Psychologists call this “confirmation bias”—a tendency to select facts that suit our own internal beliefs. A related ingrained tendency, known as “hindsight bias”, involves seeing everything as obvious and predictable after the fact.
These biases, or ways of protecting our egos from reality, are manifested in investor behavior every day and are, unfortunately, encouraged by the deafening noise of the financial press.
Here are seven common manifestations of how investors fool themselves:
- Everyone Saw That Market Crash Coming – Have you noticed how people become experts after the fact? If ‘everyone’ could see a correction coming, why didn’t ‘everyone’ profit from it?Our Advice = Don’t Pay Attention To Forecasts!
- I’m Waiting For More Certainty – Uncertainty goes with investing. The emotions triggered by short-term uncertainty are understandable, but acting on those emotions can be counterproductive. Over the long-haul, discipline has, historically, rewarded investors.
Our Advice = Have A Plan, Maintain Discipline And Expect Volatility!

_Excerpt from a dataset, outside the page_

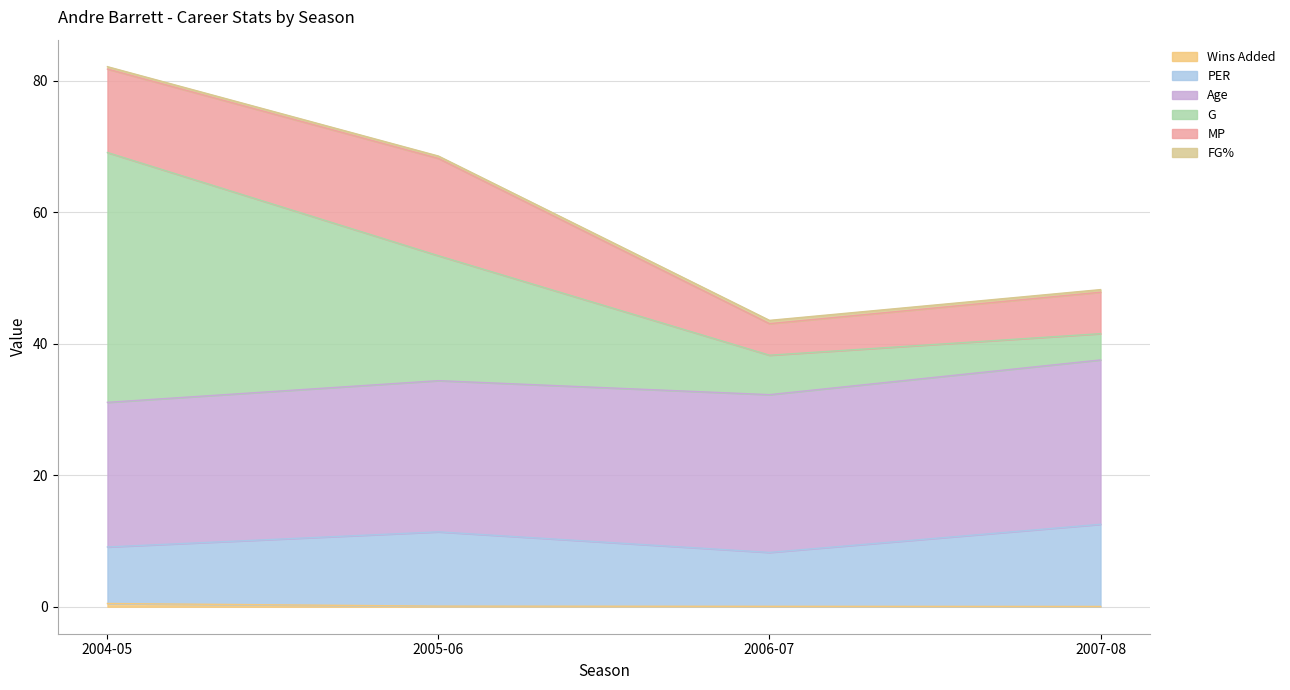

Which series changed the most between 2005-06 and 2007-08?

G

- I Only Invest In ‘Blue-Chip’ Companies – People often gravitate to the familiar and to companies they see as solid. But a company’s profile and whether or not it is a good investment are not necessarily correlated.
Our Advice = Diversify!
- I Know This Industry, So I’m Going To Buy The Stock – People assume that success in investment requires special knowledge of a sector…but…that information is usually already in the price.

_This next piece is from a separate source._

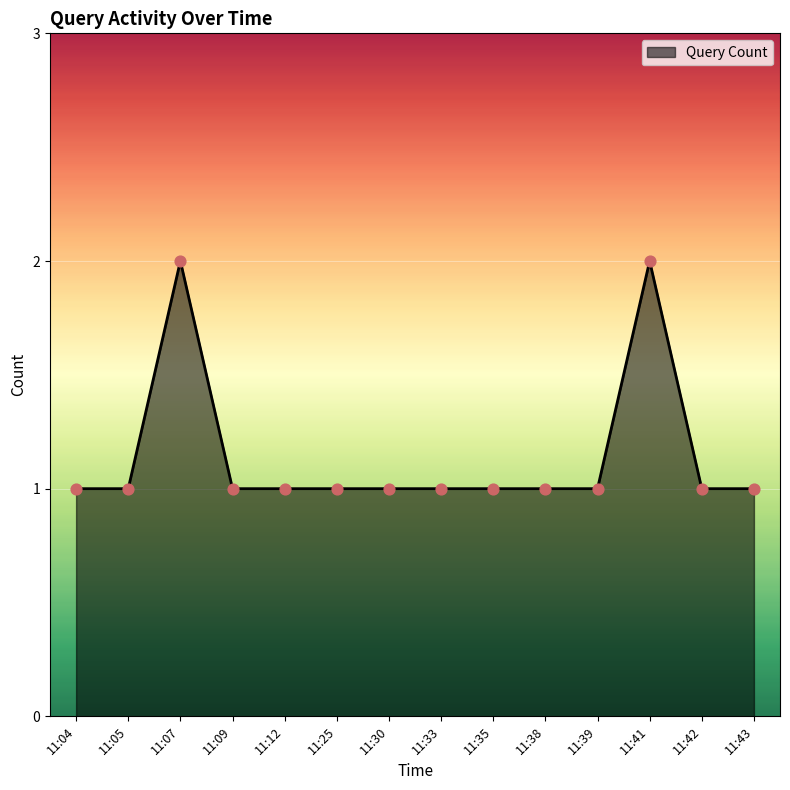

Between 11:43 and 11:07, which is larger?

11:07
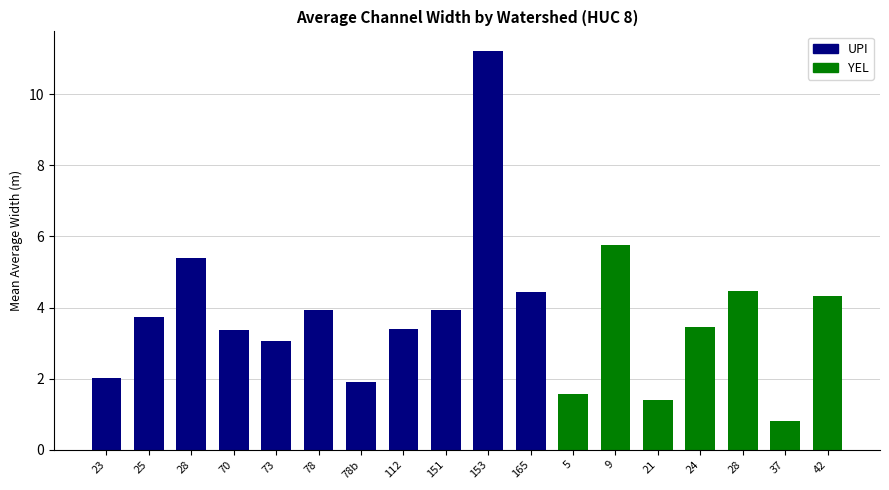

Reading left to right, what are all the values shown in this chart?

2.0	3.7	5.4	3.4	3.1	3.9	1.9	3.4	3.9	11.2	4.5	1.6	5.7	1.4	3.5	4.5	0.8	4.3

Our Advice = Trust The Collective Wisdom Of The Market!
- It Was Still A Good Call, But No One Saw This Coming – Isn’t that the point? You can rationalize a stock or bond over-weight bet as much as you like, but, events or external influences take you by surprise.

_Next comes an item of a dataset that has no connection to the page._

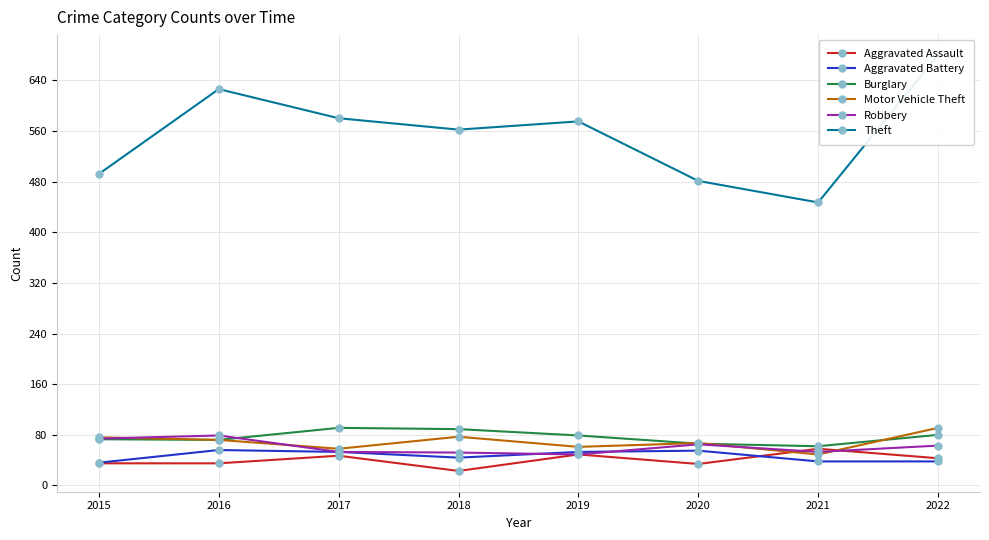

Which series ends up on top after the final intersection of Aggravated Assault and Robbery?

Robbery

Our Advice = Always Balance Your Risks!
- I’m Going To Restrict My Portfolio To The Strongest Economies – If an economy performs strongly, that will no doubt be reflected in stock prices. What moves prices is news. And news relates to the unexpected.
Our Advice = Think Long-Term!
- OK, It Was A Bad Idea, But I Don’t Want To Sell At A Loss – Holding onto a losing bet (or even a winning bet) may translate into missing better opportunities elsewhere.
Our Advice = Always Do The Best You Can With The Resources You Have Today!
This is by no means an exhaustive list of destructive self-deceptive behavior. Examples of humans deluding themselves in the world of investment are beyond the scope of this missive.
However – Overcoming Self-Deception Is Not Impossible! It starts with recognizing that, as humans, we are not wired for disciplined investing. We too often find one way or another to rationalize an emotional reaction to market events. We are compelled to fool ourselves.
To quote folk wisdom, “the essence of self-discipline is to do the important thing rather than the urgent thing”. We view ‘the first important thing’ as objectively assessing your goals, values, needs, resources and obligations. With these assessments in clear focus – develop a realistic plan and then do ‘the next important thing’ – Stick To It!
We’ve enclosed two charts that quantify Short-Term Volatility and Long-Term Returns:
- Bull And Bear Markets – This chart looks at US Large Cap Stocks (the S&P 500) from 1926 through June of 2013 with a twist…rather than looking at Long-Term Appreciation this chart reveals the Ying-Yang of Bull Markets and Bear Markets. Curiously, Bull Markets have historically lasted longer than Bear Markets and Bull Markets have generated returns that significantly outrun the drawdowns of Bear Markets.
- The Capital Markets Have Rewarded Long-Term Investors – This chart reveals the unmolested eighty-seven year growth of wealth in five different asset classes ranging from relatively safe to relatively risky. Buy and Hold practiced with discipline.
Trusting this will find you completely human – indulging in ‘Confirmation Bias’ and basking in ‘Hindsight Bias’ – yet, blessed with the intellect to Plan Unemotionally, we remain.